**Activity 1:** In the forum thread about the download script, why does one contributor suggest using requests.head before a file is downloaded? Answer in one to three sentences.
**Activity 2:** In the forum thread about the download script, swap "cache servers" for "edge servers" and write out the passage from "Closing this as" up to and including "the first pass.".
**Activity 3:** Extend the forum thread about the download script past its last line.

**Study text:**
Did you run the script completely? On the first run of the downloading part it queues up failed downloads to retry them with longer delay, and in my experience all the "content-length" errored videos do get downloaded on the second run.

Script ran completely, the fails were evenly spread across the logs, and all initially failed mp4 ended up with the SKIPPED status on the second pass. I'm not sure what caused this though, maybe twitter doing some throttling or a glitchy load balancing unit?

Retrying the ones that failed, with a longer sleep. 4 tries remaining.

(...)

103 of 103 tested media files are known to be the best-quality available.

Total downloaded: 206.7MB = 0.20GB
Time taken: 3182s

Closing this as it's more feedback than an issue.

It's certainly odd that we get an exception on that line. Worth trying to understand. @press-rouch any ideas?

twitter cache servers appear to send SPDY header to the browser, could that explain the behavioral difference with the python script?

Huh, weird. I replicated the bug locally, but only the first time I ran it (so it did the retry, matched the content size, and didn't do the download). On subsequent runs it successfully got content-length in the first pass.

I guess we could change that line to a try and then print out the whole header on failure. I hadn't looked at this chunk of code before, I think we could make some improvements:

  • use requests.head to get the size before actually attempting to download it - this would be much faster for the case where it's already correct.

**Data listing:**
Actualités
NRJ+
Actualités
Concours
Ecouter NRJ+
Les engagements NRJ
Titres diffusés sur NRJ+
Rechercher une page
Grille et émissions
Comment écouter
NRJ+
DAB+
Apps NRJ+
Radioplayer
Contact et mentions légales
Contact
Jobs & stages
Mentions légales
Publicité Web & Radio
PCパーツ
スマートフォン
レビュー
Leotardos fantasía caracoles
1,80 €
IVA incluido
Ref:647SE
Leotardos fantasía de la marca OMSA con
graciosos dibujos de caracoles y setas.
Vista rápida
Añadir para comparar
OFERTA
* * *
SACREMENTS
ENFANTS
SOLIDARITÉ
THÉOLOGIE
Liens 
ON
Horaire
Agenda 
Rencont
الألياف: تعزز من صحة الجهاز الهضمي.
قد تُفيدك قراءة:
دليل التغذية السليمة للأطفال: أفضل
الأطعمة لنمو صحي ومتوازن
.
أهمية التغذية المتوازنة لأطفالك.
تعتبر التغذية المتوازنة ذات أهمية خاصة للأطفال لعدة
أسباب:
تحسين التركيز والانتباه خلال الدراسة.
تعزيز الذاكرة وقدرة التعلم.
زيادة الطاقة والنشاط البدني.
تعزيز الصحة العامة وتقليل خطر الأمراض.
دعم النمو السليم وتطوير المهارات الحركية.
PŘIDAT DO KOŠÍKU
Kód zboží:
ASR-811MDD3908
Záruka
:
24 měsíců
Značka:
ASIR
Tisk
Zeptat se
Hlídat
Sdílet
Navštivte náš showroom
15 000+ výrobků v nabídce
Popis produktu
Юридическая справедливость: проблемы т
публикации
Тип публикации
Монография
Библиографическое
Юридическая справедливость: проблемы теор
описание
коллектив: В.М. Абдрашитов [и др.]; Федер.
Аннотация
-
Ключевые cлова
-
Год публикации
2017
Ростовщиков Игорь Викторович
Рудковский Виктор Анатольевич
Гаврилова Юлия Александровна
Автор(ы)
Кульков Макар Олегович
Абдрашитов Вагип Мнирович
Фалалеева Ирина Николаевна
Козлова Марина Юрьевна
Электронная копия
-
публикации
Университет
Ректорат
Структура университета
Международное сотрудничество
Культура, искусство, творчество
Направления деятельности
...
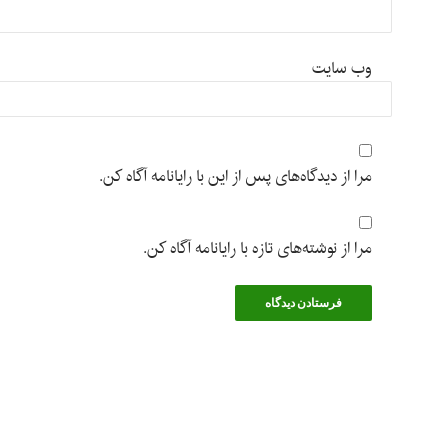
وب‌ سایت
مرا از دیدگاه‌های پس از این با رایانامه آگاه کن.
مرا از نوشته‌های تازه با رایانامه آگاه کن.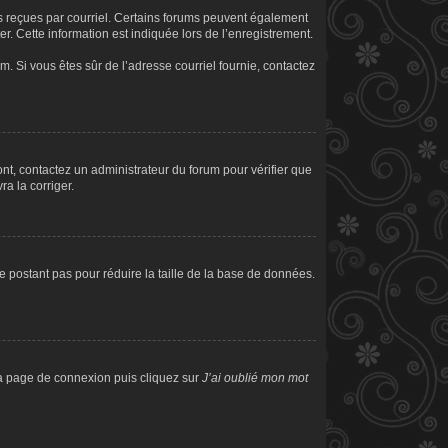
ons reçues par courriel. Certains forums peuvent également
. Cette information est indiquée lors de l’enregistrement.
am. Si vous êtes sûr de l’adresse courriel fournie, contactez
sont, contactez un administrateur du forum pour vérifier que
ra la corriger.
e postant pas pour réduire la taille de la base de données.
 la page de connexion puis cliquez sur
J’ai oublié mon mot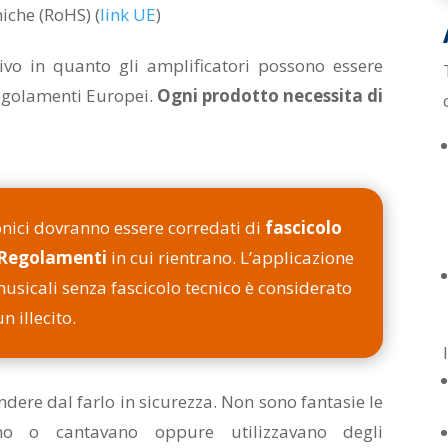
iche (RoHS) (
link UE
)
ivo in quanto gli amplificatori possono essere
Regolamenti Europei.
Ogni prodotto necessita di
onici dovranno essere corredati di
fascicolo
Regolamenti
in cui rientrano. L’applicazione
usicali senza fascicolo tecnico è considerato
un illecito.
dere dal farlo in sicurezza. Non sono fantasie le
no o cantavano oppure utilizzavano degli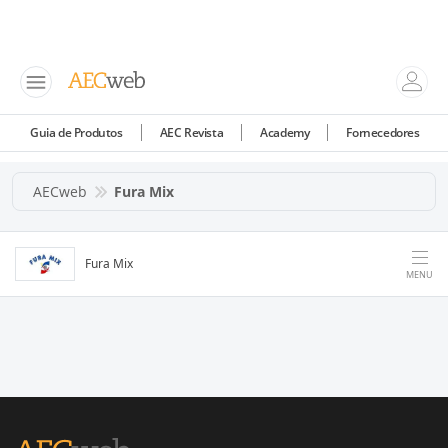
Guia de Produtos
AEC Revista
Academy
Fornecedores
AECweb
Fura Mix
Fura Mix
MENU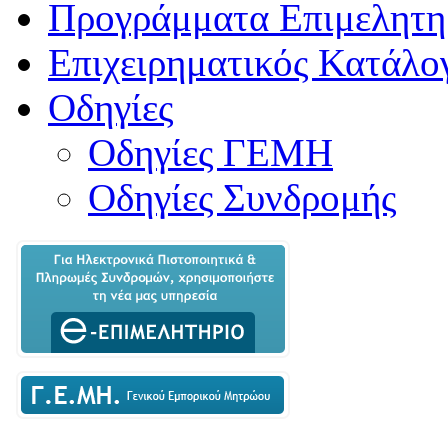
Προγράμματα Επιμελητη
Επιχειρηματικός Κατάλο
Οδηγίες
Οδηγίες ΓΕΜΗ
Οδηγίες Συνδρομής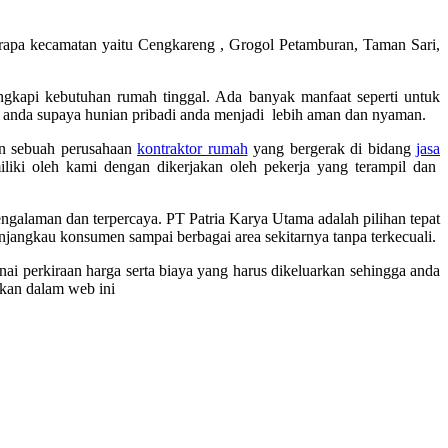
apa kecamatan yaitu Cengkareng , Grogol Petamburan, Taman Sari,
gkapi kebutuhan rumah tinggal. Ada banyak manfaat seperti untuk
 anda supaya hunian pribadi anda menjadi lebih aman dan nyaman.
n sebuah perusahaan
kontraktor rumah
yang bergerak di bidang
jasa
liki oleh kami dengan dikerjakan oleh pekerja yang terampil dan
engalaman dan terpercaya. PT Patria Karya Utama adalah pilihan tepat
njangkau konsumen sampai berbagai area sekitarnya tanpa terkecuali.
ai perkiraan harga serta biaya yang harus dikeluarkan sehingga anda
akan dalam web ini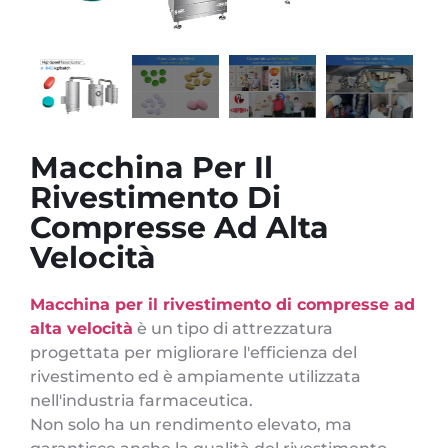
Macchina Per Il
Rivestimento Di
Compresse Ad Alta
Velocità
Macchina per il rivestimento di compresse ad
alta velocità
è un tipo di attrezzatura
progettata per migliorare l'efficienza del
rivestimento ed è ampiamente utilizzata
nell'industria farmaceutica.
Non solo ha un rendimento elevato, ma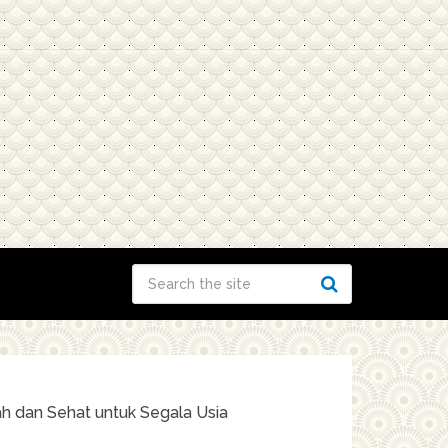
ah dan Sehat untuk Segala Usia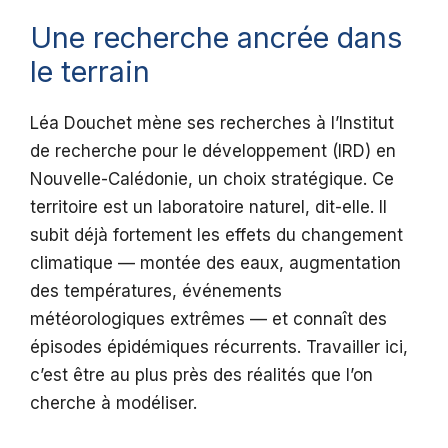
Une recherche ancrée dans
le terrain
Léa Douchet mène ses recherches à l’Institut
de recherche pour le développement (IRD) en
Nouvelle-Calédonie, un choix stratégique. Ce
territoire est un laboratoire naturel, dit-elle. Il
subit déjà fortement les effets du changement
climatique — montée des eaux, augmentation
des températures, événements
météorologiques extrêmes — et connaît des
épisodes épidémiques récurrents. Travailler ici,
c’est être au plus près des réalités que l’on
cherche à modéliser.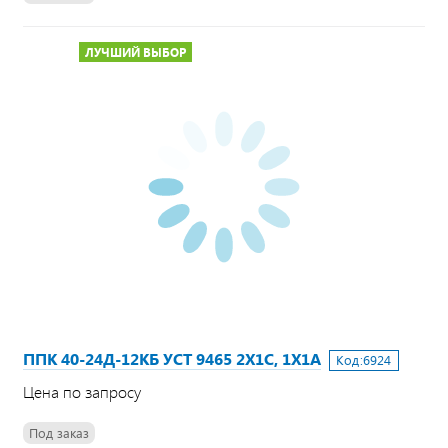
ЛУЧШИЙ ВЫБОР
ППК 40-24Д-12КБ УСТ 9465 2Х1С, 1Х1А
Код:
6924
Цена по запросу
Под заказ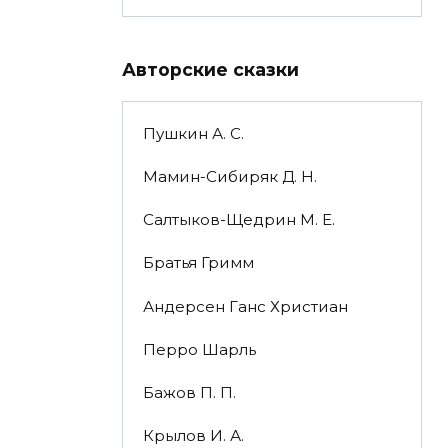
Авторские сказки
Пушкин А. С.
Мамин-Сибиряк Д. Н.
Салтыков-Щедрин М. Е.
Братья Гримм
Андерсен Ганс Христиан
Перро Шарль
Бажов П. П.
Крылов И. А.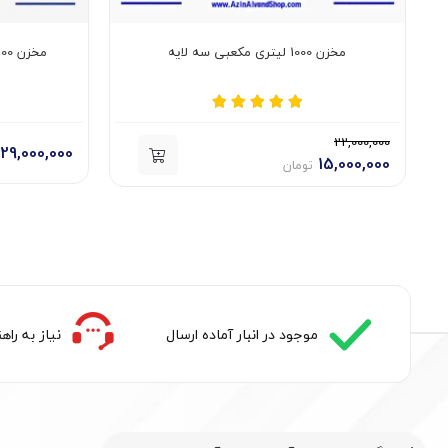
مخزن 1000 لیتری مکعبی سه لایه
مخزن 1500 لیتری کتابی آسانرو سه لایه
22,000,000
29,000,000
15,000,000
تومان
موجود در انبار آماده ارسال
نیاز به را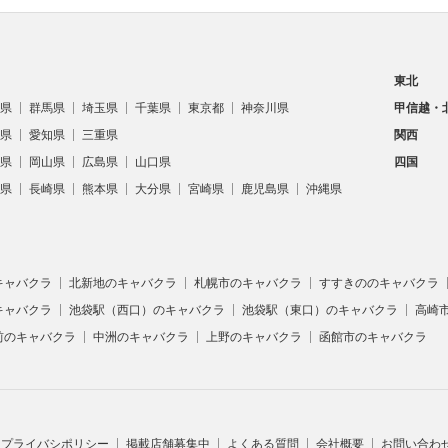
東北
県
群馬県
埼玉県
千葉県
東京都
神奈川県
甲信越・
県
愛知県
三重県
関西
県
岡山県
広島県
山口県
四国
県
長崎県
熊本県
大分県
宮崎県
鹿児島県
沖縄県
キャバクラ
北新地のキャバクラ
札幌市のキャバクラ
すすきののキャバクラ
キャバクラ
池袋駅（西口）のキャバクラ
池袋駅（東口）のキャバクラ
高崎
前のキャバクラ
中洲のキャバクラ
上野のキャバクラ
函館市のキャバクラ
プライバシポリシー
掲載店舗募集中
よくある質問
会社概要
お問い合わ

**Result 1:** requests.head would get the file's size before any download is attempted. That would be much faster when the file is already correct.

**Result 2:**
Closing this as it's more feedback than an issue.

It's certainly odd that we get an exception on that line. Worth trying to understand. @press-rouch any ideas?

twitter edge servers appear to send SPDY header to the browser, could that explain the behavioral difference with the python script?

Huh, weird. I replicated the bug locally, but only the first time I ran it (so it did the retry, matched the content size, and didn't do the download). On subsequent runs it successfully got content-length in the first pass.

**Result 3:**
  • not sure what imagesize will do for MP4 files, I think it's always going to skip them. My two videos had the same byte size so it didn't hit that code path though.

D'oh, scratch the head bit - didn't notice it's using stream=True. I've found what happens for an MP4 - it does identify that it hasn't parsed it, but it'll download it regardless of whether the local version is bigger, which seems a bit odd.

It seems that content-length could be missing if it's using Transfer-Encoding:chunked (see this answer). That's deprecated in HTTP/2, but it looks like Python requests still uses HTTP/1.1. My completely unsubstantiated theory is that if a video hasn't been served by Twitter in a while, then it might serve it in chunks, but once it has a warm cache then it can serve the whole thing.

Interestingly, all my 4 mp4 failed with a different error message:

401/406 media/[...].mp4: FAIL. Media couldn't be retrieved from https://video.twimg.com/ext_tw_video/[...].mp4?tag=10 because of exception: HTTPSConnectionPool(host='video.twimg.com', port=443): Read timed out. (read timeout=2)

but then were successfully SKIPPED:

4/  4 media/[...].mp4: SKIPPED. Online version is same byte size, assuming same content. Not downloaded.u/vid/720x1280/[...].mp4?tag=10...